The meaning of these fields is as follows:

  • event_id: A unique ID of each event that has occurred on the platform.
  • event_time: The time the event took place.
  • event_name: The name of the type of event. Usually this points to the resource it's related to (e.g. lf, application, workspace, user)
  • event_type: The type of event that has occurred. (e.g. create/read/update/delete).
  • event_details: A JSON object that is unique for each event type. Information in this field is only relevant for the specific event_name, and event_type. (e.g. for a login event, you will have {'user_uid': 22, 'username': 'john_wick'})
  • user_uid: The uid of the user who took the action.

Endpoint: Get Audit Logs

This endpoint allows you to fetch a list of audit logs from the system, which can be used for tracking and monitoring events related to the application's activities.

URL

GET YOUR_SNORKEL_INSTANCE_URL/audit-logs

Headers

  • Authorization: This header must contain the API key for authorization. For example, "Authorization: key API_KEY".
  • Content-Type: This should be set to application/json.

Query Parameters

  • limit (optional, integer): The maximum number of audit log events to retrieve.

    • Default: 200
    • Maximum: 1000
    • Minimum: 1
  • last_id (optional, integer): The ID of the last audit log event from a previous request.

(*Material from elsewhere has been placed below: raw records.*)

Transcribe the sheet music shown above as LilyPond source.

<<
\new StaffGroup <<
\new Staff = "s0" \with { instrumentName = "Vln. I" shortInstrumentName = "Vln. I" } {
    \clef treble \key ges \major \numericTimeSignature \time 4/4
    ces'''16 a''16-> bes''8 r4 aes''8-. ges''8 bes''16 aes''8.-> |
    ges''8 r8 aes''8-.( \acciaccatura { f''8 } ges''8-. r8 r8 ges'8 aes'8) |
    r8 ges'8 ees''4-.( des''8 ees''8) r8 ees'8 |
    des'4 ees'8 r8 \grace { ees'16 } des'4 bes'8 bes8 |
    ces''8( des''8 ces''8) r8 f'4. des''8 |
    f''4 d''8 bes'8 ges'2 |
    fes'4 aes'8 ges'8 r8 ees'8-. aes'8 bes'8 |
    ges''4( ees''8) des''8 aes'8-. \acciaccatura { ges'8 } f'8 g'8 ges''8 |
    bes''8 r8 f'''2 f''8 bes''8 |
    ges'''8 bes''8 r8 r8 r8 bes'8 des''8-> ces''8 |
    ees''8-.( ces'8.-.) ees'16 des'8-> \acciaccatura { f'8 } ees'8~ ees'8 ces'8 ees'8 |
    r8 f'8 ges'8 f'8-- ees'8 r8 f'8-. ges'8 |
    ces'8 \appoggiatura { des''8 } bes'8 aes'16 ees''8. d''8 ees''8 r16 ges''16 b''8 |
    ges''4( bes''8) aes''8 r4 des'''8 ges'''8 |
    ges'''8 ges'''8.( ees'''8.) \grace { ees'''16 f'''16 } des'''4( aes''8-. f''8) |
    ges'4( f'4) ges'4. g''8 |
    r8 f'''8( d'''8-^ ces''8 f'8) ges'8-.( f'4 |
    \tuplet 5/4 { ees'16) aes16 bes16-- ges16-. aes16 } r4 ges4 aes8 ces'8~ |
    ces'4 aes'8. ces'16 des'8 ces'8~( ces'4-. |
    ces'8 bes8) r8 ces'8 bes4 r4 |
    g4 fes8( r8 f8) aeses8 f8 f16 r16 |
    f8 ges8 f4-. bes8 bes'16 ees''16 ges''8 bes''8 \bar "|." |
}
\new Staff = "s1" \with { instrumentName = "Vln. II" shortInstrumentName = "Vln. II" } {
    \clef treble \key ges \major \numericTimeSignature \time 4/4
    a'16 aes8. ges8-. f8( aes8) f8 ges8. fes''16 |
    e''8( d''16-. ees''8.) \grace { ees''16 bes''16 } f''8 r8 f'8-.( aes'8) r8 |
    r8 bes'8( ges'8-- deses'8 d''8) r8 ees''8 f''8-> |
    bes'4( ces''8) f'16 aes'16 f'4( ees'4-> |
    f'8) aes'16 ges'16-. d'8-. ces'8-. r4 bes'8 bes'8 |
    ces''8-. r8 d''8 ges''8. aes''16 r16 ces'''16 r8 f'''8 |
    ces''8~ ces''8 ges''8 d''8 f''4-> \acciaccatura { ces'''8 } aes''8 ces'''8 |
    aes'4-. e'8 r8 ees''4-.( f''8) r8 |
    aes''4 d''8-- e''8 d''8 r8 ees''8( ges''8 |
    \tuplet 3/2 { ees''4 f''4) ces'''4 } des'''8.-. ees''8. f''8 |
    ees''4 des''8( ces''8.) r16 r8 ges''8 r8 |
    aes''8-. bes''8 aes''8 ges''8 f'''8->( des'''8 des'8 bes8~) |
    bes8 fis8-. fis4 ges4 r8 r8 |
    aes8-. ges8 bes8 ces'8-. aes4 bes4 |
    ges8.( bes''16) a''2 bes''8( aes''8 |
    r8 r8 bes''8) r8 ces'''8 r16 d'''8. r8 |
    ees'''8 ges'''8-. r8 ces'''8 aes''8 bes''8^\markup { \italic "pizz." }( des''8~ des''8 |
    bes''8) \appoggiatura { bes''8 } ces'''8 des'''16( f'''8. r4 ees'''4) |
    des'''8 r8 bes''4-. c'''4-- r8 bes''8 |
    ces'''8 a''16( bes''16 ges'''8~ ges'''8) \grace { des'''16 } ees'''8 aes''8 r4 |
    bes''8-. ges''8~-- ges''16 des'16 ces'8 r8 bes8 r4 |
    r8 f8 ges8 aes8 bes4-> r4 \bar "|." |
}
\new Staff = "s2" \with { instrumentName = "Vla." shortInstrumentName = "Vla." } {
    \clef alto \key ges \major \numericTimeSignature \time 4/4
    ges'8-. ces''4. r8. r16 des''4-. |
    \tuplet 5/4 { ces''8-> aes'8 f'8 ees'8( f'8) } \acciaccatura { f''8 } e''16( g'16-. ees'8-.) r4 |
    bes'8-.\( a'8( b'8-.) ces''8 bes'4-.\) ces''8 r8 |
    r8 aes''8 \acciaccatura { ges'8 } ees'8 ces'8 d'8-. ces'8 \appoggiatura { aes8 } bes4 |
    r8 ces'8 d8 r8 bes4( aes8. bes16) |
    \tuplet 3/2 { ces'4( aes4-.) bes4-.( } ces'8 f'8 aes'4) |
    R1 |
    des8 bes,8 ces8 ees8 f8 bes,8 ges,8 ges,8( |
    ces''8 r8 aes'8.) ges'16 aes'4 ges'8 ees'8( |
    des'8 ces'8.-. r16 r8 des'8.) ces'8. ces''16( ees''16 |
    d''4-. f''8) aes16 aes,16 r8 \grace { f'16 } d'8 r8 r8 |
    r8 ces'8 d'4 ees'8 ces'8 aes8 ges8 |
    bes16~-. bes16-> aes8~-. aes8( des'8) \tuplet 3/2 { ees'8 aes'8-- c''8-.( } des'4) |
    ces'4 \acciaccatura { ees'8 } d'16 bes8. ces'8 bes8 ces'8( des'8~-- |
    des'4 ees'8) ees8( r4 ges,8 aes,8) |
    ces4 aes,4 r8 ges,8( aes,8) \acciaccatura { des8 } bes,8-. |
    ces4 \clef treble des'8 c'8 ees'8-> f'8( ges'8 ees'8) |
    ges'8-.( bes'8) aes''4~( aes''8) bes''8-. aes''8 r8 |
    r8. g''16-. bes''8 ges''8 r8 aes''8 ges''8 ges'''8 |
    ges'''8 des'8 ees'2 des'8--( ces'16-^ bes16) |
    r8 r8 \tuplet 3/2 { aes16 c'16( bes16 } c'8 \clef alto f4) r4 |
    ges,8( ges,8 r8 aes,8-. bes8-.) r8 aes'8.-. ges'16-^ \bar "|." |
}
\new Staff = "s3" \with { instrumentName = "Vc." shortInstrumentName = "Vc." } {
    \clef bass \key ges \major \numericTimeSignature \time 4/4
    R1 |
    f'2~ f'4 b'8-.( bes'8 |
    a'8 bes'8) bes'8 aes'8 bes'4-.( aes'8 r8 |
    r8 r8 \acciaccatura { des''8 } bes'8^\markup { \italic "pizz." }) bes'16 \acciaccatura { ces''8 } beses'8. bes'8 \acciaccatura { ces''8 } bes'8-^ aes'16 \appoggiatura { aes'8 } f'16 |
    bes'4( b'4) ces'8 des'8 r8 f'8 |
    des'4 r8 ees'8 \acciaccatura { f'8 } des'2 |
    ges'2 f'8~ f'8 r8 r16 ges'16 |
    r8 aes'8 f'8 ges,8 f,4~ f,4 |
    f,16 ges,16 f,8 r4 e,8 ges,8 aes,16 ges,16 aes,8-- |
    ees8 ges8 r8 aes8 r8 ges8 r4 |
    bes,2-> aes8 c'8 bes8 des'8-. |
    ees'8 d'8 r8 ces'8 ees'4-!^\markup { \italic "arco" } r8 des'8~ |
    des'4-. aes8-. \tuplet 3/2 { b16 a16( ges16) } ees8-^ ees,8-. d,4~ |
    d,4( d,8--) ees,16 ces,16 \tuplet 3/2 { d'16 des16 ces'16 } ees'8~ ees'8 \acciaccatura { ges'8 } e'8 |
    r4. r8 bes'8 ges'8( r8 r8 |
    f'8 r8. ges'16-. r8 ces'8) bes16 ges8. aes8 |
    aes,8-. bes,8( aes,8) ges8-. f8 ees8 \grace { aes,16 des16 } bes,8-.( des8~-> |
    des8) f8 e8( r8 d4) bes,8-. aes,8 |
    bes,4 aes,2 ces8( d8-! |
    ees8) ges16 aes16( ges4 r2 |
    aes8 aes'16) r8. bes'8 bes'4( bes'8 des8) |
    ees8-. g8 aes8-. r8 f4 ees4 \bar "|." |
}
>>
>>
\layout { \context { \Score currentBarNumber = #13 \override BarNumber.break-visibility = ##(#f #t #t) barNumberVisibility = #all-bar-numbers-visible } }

Used for pagination to fetch the next set of audit logs.

Request Example

curl -L -H "Authorization: key API_KEY" -H "Content-Type: application/json" "https://edge-tdm-api.k8s.g498.io/audit-logs?limit=100&last_id=50"

Response

The response is a JSON object containing:

  • events (array of AuditEvent objects): A list of audit events.
  • last_id (integer): The ID of the last audit log event retrieved, which can be used for pagination in subsequent requests.